LM Lite
Multi-Model Batching Runtime
High-performance inference engine optimized for multi-model deployments. Integrated into Conduit.
Overview
LM Lite is Conduit's native inference runtime, designed for efficient multi-model execution on shared GPU infrastructure. It handles batch processing, replica management, and health-check orchestration.
Key differentiator: Run multiple models on single GPUs with minimal overhead—dramatically lower memory footprint than vLLM for small-to-medium model deployments.
Architecture
Batch Processing
LM Lite collects concurrent requests and processes them as batches:
ModelConfig(
model_id,
max_model_concurrency=50, # Max requests per batch
model_batch_execute_timeout_ms=1000, # Execute batch after timeout
)
Modes:
- Single request: Lowest latency per request. Best for interactive applications.

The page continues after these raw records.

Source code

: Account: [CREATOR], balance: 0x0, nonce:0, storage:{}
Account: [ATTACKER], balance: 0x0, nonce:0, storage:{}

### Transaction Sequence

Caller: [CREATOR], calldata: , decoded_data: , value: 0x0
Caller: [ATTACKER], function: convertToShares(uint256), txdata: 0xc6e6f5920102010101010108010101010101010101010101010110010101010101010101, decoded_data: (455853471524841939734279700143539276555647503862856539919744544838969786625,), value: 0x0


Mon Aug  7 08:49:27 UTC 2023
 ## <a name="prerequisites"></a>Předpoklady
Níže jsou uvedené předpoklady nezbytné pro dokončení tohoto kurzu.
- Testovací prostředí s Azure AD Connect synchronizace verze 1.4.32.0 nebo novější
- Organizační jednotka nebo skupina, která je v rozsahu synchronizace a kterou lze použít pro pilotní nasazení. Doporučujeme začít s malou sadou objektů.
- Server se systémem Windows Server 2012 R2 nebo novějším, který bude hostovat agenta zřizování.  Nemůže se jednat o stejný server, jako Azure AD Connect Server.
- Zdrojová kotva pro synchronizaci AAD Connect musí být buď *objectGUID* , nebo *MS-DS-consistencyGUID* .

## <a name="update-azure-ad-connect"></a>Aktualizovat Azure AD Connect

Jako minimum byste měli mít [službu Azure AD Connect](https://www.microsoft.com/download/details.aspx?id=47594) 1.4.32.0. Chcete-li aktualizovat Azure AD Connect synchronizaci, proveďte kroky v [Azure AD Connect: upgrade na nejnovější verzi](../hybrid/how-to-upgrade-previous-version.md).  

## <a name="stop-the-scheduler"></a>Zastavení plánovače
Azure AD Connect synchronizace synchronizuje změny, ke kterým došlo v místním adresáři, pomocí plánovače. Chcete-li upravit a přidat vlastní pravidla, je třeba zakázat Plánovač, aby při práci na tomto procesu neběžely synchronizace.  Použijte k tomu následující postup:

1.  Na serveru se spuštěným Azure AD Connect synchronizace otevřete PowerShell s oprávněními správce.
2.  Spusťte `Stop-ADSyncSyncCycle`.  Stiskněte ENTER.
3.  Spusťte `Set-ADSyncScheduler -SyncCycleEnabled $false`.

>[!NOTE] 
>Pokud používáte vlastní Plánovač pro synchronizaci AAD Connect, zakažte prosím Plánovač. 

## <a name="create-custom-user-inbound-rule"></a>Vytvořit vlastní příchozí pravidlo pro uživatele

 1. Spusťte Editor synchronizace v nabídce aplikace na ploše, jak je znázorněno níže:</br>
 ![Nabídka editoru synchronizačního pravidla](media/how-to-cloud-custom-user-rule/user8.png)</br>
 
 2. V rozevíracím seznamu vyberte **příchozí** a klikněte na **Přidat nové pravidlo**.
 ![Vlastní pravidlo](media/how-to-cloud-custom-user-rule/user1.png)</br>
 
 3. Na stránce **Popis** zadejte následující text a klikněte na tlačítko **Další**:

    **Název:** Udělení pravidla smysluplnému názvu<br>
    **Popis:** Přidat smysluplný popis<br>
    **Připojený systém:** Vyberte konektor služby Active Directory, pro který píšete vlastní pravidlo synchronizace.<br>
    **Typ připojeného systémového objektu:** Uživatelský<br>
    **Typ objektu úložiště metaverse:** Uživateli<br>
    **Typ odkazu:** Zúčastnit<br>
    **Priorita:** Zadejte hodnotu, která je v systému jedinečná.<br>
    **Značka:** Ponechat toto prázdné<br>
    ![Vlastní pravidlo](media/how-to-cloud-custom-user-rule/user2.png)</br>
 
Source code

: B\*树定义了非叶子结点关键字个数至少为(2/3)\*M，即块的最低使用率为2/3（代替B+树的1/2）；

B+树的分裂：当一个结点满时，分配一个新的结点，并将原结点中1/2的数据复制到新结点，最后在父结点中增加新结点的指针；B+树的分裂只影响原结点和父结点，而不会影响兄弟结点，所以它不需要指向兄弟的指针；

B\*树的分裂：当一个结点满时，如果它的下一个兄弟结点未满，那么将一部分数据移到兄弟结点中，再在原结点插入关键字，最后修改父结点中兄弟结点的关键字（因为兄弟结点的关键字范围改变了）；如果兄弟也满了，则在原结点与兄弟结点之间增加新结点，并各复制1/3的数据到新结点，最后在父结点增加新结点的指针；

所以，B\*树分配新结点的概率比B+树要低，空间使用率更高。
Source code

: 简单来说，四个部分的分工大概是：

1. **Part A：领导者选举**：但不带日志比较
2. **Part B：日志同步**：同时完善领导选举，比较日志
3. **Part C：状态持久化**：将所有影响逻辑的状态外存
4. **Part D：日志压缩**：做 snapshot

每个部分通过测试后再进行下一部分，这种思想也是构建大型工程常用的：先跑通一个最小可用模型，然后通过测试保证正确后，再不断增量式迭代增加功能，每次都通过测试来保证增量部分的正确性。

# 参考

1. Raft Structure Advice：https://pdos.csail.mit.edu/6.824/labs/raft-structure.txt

- Batch mode: Higher throughput, slightly higher latency. Best for pipeline workloads.
Replica Management
LM Lite distributes load across replicas using round-robin scheduling:
LMLiteBlock(
models=[...],
replicas=2, # Requests distributed across replicas
)
Health-Check Readiness
Traffic only routes to healthy nodes:
while not block.ready:
time.sleep(5)
# Container healthcheck passed, safe to send traffic
Memory Efficiency
The vLLM Overhead Problem
Traditional runtimes like vLLM carry ~15GB base overhead regardless of model size:
| Runtime | 1B Model | 7B Model | Base Overhead |
|---|---|---|---|
| vLLM | ~17GB | ~29GB | ~15GB |
| LM Lite | ~2GB | ~14GB | ~1-2GB |
For small models, vLLM uses 7-8x more memory than necessary.
Multi-Model Deployments
LM Lite runs multiple models simultaneously on single GPUs:
GPU Memory: 24GB
Model A (7B): ~14GB
Model B (1B): ~2GB
Model C (1B): ~2GB
LM Lite Overhead: ~2GB
Total: ~20GB ✓
vLLM requires separate instances per model. LM Lite shares infrastructure.
Configuration
from conduit import ModelConfig
from conduit.conduit_types import GPUS
from conduit.runtime import LMLiteBlock
block = LMLiteBlock(
models=[
ModelConfig(
"Qwen/Qwen3-4B",
max_model_len=1400,
max_model_concurrency=50,
model_batch_execute_timeout_ms=1000,
),
ModelConfig(
"microsoft/phi-3-mini",
max_model_len=2048,
max_model_concurrency=25,
model_batch_execute_timeout_ms=500,
),
],
gpu=GPUS.NVIDIA_L4,
replicas=2,
)
Parameters
| Parameter | Type | Description |
|---|---|---|
| model_id | str | HuggingFace model identifier |
| max_model_len | int | Maximum tokens per request (input + output) |
| max_model_concurrency | int | Maximum concurrent requests per batch |
| model_batch_execute_timeout_ms | int | Milliseconds before batch executes, even if not full |
Lifecycle
# Initialize
block = LMLiteBlock(models=[...], replicas=2)
# Clean stale instances
LMLiteBlock.gc()
# Wait for readiness
while not block.ready:
time.sleep(5)
# Execute inference
result = block(model_id="Qwen/Qwen3-4B", input=..., output=...)
# Cleanup
block.delete()
GPU Support
Current: NVIDIA CUDA GPUs
Roadmap: AMD ROCm support planned
Supported GPU Types
from conduit.conduit_types import GPUS
GPUS.NVIDIA_L4
GPUS.NVIDIA_A10
GPUS.NVIDIA_A100
# ... additional types
Specifications
| Spec | Value |
|---|---|
| Base overhead | 1-2GB |
| Model formats | HuggingFace Transformers |
| Optimal model size | 1B-13B parameters |
| Multi-model | Yes, shared GPU |
| Streaming | Supported |
| Batching | Configurable |